▶ **Exercise objective**: Go through the material and pull out every line with the string "round" in it.

▶ **Listed entries**:

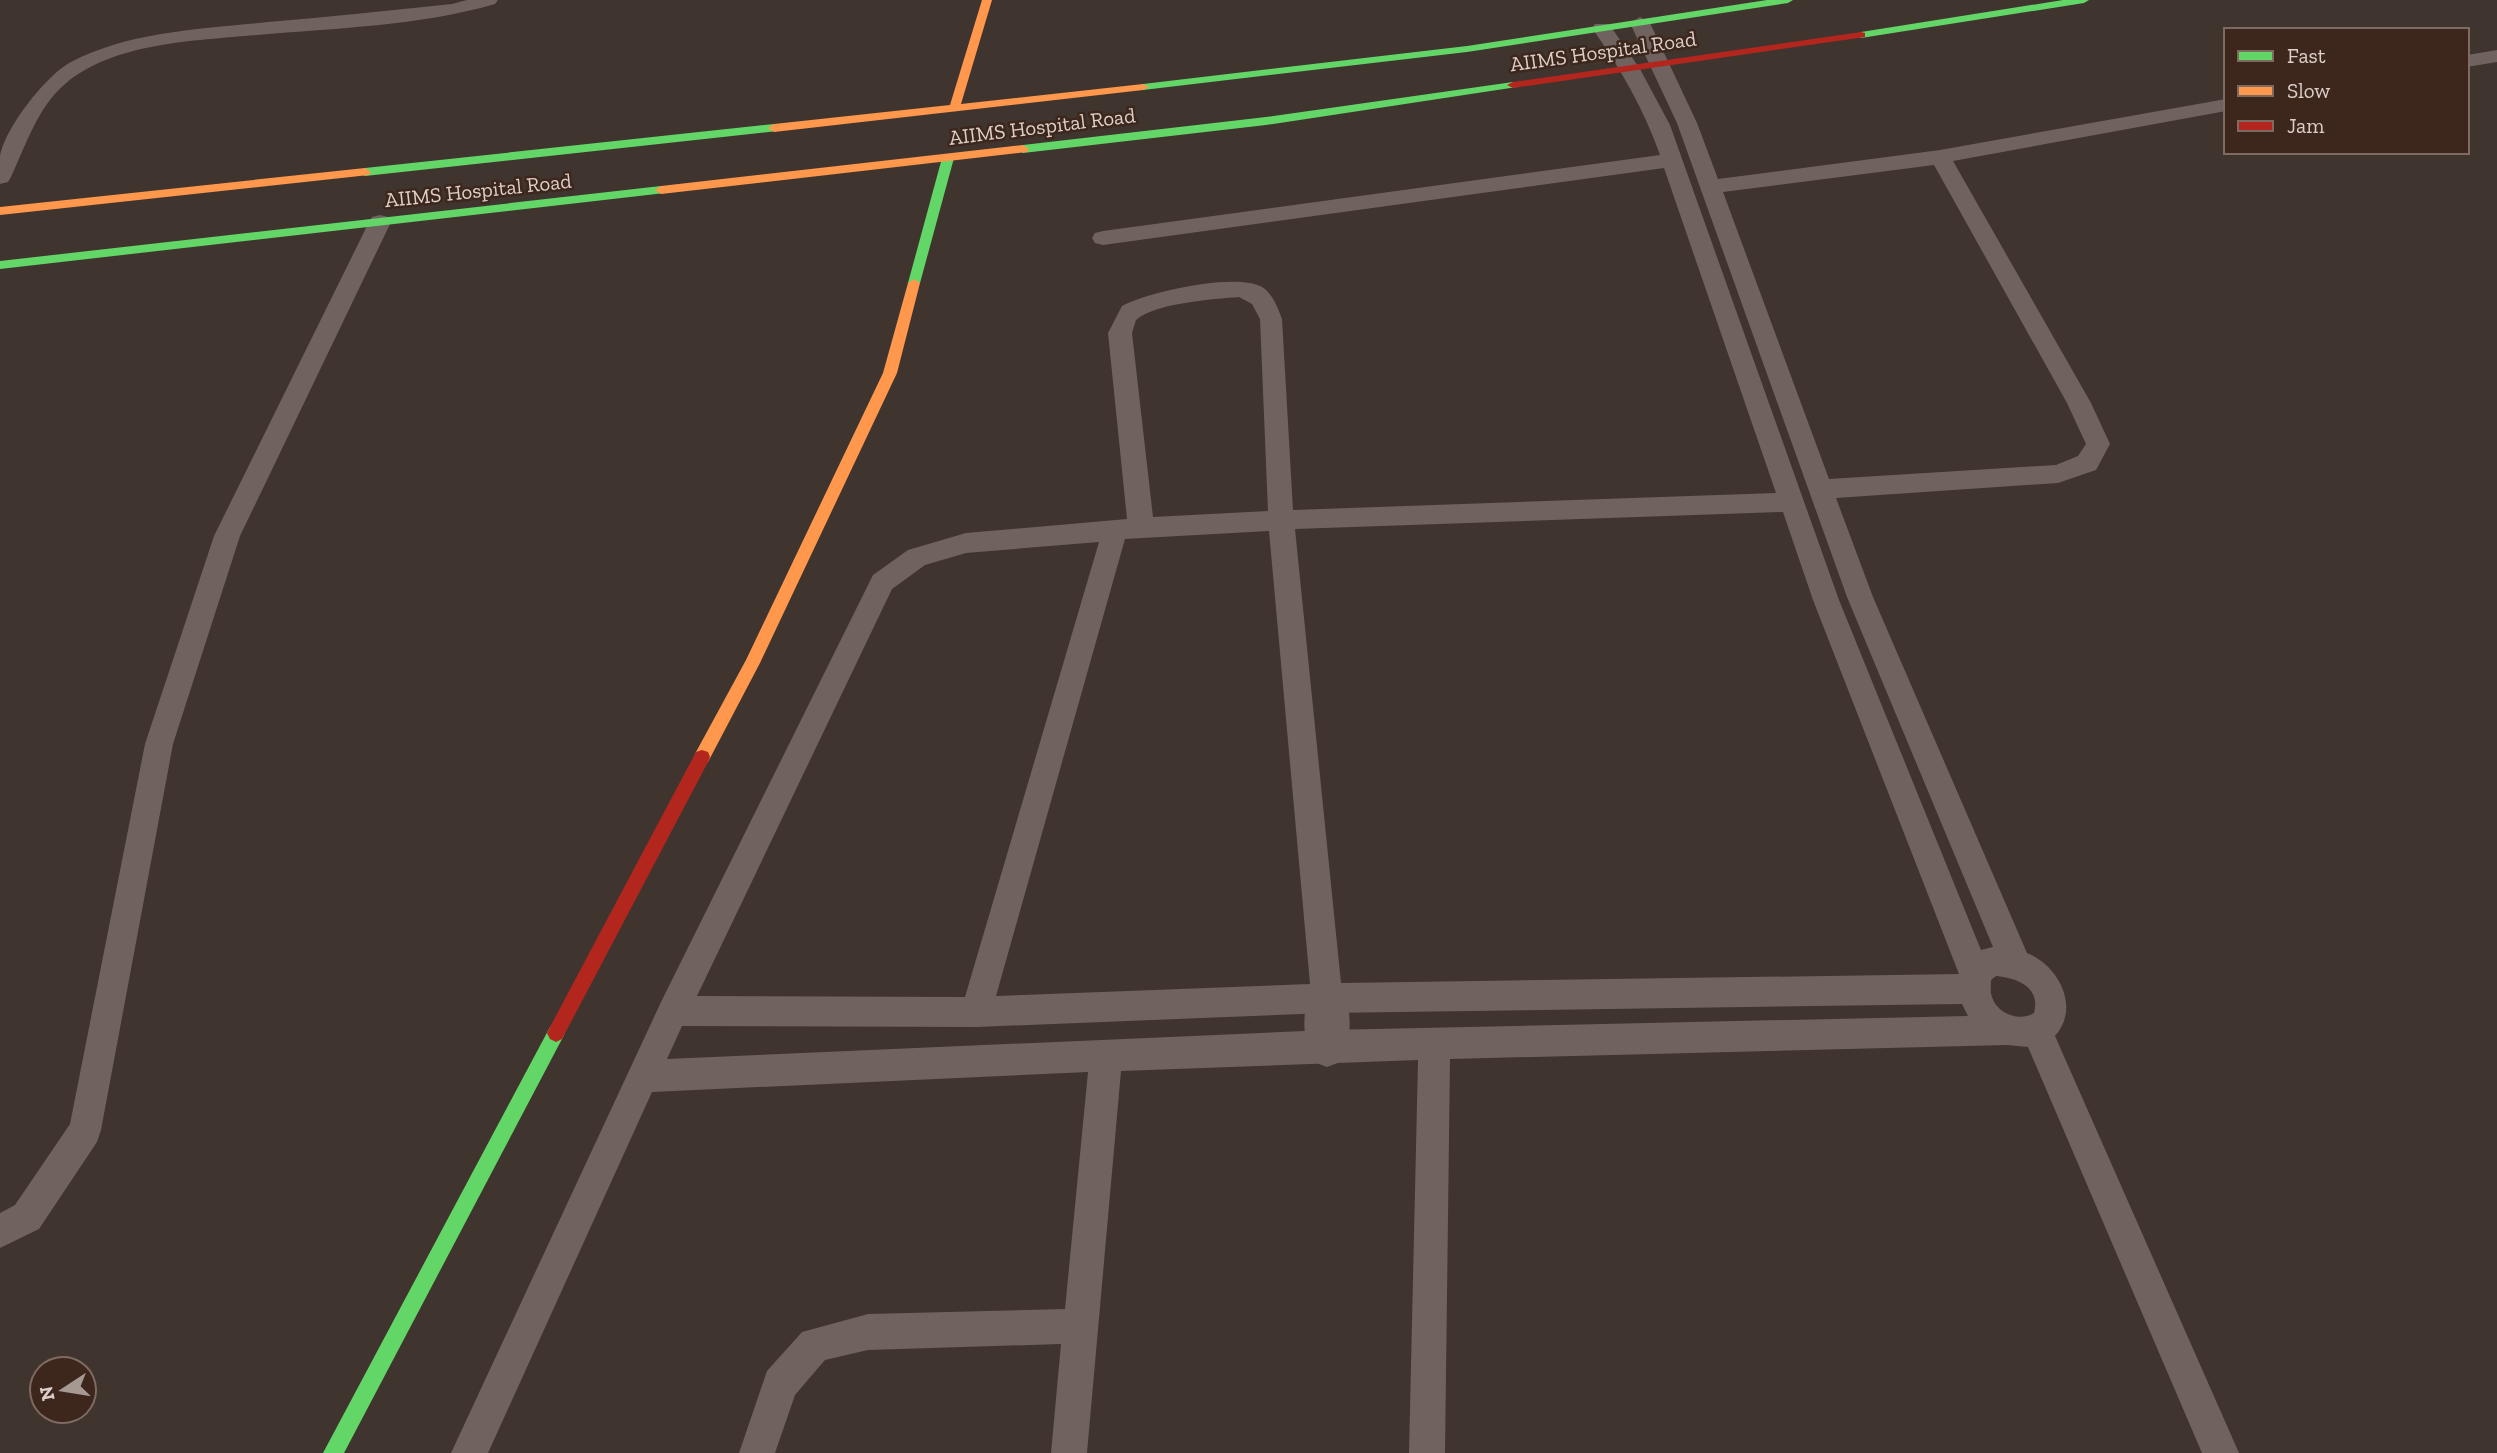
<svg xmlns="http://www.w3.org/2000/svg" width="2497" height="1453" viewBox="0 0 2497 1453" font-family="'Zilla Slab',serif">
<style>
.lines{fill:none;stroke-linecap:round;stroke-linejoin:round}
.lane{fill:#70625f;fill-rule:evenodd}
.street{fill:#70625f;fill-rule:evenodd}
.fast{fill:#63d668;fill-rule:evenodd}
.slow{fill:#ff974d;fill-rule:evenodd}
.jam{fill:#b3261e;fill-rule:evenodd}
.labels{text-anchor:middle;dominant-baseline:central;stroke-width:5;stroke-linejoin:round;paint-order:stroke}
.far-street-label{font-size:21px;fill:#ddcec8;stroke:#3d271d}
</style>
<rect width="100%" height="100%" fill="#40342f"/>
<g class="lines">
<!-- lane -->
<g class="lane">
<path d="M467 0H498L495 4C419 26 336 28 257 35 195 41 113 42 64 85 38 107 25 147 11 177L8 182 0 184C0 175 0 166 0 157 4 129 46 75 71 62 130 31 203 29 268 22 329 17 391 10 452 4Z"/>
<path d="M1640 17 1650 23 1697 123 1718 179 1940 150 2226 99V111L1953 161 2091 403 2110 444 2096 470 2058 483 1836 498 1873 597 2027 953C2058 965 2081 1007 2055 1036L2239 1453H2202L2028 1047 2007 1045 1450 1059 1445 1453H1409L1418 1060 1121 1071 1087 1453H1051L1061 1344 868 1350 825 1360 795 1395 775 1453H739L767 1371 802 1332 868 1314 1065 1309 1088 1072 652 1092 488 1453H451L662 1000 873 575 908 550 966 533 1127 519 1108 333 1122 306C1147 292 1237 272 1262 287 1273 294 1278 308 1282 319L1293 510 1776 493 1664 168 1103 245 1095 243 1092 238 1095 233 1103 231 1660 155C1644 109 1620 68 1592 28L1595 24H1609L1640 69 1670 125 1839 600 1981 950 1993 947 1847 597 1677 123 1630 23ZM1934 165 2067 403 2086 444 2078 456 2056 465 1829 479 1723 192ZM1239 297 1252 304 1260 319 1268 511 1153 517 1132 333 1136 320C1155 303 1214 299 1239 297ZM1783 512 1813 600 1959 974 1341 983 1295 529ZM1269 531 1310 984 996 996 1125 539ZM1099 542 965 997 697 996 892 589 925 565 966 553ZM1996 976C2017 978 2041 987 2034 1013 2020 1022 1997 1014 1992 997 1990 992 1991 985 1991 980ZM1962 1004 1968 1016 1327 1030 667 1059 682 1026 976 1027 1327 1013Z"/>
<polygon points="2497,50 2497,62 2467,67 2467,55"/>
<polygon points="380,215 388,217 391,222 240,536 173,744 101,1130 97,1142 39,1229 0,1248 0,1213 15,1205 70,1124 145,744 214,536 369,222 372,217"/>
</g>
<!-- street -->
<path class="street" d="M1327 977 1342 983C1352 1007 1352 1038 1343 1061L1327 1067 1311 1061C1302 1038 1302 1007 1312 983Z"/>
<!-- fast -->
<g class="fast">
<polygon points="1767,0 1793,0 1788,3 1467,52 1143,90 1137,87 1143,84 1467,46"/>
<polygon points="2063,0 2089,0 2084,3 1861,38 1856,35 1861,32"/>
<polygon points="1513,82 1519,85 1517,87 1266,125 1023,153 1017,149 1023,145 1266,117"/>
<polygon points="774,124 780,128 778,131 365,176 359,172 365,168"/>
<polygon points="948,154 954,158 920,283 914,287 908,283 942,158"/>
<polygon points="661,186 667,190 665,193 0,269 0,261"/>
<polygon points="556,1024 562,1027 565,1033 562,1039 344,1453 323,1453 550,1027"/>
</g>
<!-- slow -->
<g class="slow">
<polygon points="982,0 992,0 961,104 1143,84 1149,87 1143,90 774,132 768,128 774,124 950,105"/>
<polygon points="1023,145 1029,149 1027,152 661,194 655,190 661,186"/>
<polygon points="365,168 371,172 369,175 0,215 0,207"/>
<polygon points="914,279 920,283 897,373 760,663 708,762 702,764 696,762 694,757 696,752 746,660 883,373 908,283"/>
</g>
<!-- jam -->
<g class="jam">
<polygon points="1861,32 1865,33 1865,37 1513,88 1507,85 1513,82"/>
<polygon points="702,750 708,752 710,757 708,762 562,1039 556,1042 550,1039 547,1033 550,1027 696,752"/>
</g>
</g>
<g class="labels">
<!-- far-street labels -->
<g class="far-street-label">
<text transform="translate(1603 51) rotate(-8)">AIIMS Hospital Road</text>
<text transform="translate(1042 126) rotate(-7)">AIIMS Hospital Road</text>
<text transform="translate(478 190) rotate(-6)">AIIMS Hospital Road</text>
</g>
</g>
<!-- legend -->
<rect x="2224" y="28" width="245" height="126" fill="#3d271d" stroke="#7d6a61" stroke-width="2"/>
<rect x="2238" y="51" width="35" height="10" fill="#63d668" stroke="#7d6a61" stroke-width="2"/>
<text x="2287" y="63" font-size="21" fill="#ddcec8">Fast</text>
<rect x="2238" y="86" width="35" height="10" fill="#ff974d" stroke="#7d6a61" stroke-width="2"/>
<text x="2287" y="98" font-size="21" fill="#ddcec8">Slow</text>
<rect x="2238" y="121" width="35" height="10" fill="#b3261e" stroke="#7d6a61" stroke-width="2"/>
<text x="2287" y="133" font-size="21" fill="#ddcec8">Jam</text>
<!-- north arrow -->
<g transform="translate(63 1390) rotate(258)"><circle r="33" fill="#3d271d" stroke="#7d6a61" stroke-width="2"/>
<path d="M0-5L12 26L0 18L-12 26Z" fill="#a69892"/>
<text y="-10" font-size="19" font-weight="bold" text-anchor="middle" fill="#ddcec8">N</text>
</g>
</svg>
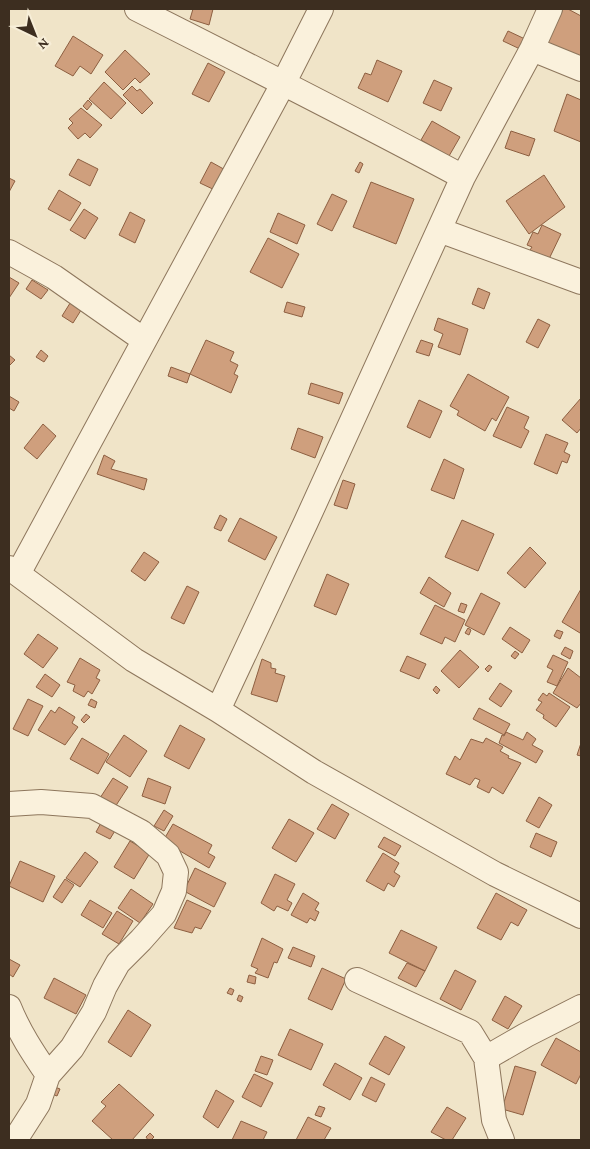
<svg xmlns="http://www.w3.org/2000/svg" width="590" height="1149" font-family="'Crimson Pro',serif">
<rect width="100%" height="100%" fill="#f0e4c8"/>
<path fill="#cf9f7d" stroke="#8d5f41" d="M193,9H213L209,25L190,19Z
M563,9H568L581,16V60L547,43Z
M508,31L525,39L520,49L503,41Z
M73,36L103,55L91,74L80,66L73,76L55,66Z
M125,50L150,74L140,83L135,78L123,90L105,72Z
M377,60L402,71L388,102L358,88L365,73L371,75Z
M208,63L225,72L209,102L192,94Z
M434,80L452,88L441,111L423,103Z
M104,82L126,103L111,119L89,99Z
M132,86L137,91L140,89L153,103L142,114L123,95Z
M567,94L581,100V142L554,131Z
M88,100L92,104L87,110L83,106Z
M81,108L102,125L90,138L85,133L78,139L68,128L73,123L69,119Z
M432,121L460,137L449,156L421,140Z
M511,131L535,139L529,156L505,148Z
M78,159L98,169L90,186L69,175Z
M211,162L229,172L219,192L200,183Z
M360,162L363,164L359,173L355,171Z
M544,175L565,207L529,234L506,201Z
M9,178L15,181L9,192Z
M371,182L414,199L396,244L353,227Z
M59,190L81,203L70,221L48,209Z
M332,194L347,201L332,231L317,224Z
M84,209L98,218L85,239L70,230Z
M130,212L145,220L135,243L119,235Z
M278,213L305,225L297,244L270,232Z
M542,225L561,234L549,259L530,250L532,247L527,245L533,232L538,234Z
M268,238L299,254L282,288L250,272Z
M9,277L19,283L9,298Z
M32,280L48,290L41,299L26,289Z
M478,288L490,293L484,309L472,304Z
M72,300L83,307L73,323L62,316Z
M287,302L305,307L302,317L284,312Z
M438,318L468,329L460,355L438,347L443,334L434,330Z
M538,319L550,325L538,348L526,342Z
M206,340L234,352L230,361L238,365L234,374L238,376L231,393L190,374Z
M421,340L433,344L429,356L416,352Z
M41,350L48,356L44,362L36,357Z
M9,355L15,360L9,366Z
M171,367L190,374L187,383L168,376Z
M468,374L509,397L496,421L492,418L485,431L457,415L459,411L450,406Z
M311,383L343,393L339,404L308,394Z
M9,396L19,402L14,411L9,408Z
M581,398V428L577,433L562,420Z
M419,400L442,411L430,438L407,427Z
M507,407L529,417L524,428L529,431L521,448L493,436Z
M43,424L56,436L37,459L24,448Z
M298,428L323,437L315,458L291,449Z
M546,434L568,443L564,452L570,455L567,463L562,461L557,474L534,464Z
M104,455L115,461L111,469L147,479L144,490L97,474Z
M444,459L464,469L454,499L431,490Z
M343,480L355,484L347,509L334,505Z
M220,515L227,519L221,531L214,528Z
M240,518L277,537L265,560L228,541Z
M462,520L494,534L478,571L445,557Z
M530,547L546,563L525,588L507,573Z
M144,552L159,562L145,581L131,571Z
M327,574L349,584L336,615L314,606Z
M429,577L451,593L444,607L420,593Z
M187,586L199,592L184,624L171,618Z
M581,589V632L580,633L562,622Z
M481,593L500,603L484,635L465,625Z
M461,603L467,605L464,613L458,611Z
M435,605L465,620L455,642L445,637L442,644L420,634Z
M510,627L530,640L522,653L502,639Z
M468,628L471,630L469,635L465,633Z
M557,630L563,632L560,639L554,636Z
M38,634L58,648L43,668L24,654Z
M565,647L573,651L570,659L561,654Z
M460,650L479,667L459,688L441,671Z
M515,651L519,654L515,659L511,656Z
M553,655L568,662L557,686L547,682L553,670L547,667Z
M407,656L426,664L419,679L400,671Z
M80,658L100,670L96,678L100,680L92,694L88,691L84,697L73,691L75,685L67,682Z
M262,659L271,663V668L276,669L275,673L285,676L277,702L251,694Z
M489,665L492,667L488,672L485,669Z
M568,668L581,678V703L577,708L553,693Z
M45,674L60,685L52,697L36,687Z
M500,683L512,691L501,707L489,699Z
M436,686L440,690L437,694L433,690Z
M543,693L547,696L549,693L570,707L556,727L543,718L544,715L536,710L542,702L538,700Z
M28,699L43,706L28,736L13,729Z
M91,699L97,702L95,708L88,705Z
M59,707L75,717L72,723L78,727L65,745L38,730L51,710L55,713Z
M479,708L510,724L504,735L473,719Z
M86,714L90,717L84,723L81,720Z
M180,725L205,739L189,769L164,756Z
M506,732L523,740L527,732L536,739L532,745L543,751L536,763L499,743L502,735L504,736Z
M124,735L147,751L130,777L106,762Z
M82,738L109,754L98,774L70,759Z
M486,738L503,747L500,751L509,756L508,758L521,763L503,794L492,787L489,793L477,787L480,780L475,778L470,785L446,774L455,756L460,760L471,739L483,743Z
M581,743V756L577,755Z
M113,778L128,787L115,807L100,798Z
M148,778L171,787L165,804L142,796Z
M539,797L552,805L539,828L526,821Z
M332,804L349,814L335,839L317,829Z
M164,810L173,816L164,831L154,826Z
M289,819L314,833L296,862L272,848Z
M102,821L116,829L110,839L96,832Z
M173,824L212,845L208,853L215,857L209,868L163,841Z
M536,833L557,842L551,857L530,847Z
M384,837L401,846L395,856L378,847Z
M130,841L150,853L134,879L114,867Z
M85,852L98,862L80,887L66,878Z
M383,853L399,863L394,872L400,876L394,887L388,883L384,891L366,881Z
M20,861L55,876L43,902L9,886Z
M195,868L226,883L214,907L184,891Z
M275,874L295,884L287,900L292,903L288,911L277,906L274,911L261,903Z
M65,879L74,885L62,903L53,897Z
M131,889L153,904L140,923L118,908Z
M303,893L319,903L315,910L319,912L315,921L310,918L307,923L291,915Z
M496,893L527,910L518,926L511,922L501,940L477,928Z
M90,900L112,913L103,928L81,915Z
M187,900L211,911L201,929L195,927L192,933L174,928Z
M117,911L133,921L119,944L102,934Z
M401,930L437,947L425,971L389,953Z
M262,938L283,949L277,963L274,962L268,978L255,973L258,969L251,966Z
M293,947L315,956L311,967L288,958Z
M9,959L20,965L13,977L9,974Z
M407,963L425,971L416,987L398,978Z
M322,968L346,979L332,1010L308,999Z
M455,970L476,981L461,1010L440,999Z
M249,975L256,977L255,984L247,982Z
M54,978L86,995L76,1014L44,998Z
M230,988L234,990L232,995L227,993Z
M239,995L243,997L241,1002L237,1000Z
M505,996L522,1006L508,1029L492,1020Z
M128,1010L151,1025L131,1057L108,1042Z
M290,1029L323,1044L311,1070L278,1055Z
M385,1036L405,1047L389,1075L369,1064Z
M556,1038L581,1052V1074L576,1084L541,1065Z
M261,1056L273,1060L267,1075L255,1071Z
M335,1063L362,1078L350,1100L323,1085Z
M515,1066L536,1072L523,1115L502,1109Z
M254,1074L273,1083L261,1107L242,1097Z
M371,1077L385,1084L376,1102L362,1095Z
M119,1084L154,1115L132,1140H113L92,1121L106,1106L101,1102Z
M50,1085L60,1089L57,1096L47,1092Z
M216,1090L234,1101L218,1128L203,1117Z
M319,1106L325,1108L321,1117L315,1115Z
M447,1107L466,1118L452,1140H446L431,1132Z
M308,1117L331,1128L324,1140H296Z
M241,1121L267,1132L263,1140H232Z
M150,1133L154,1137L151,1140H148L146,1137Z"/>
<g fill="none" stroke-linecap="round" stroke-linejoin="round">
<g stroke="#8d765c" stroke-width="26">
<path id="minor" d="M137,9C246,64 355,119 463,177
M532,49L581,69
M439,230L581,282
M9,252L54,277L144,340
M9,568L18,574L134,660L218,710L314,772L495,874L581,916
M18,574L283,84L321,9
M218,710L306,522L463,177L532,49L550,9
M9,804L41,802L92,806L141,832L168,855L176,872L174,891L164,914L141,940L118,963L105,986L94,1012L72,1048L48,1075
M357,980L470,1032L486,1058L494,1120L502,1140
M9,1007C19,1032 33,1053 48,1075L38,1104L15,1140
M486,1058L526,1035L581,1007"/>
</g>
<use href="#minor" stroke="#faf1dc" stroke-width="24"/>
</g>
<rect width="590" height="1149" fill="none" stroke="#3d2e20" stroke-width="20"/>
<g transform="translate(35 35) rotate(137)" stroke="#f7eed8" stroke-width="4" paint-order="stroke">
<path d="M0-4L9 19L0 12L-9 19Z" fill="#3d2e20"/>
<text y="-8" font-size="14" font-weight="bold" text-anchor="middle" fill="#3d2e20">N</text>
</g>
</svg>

▶ **Your response**:
.lines{fill:none;stroke-linecap:round;stroke-linejoin:round}
.labels{text-anchor:middle;dominant-baseline:central;stroke-width:5;stroke-linejoin:round;paint-order:stroke}
<g fill="none" stroke-linecap="round" stroke-linejoin="round">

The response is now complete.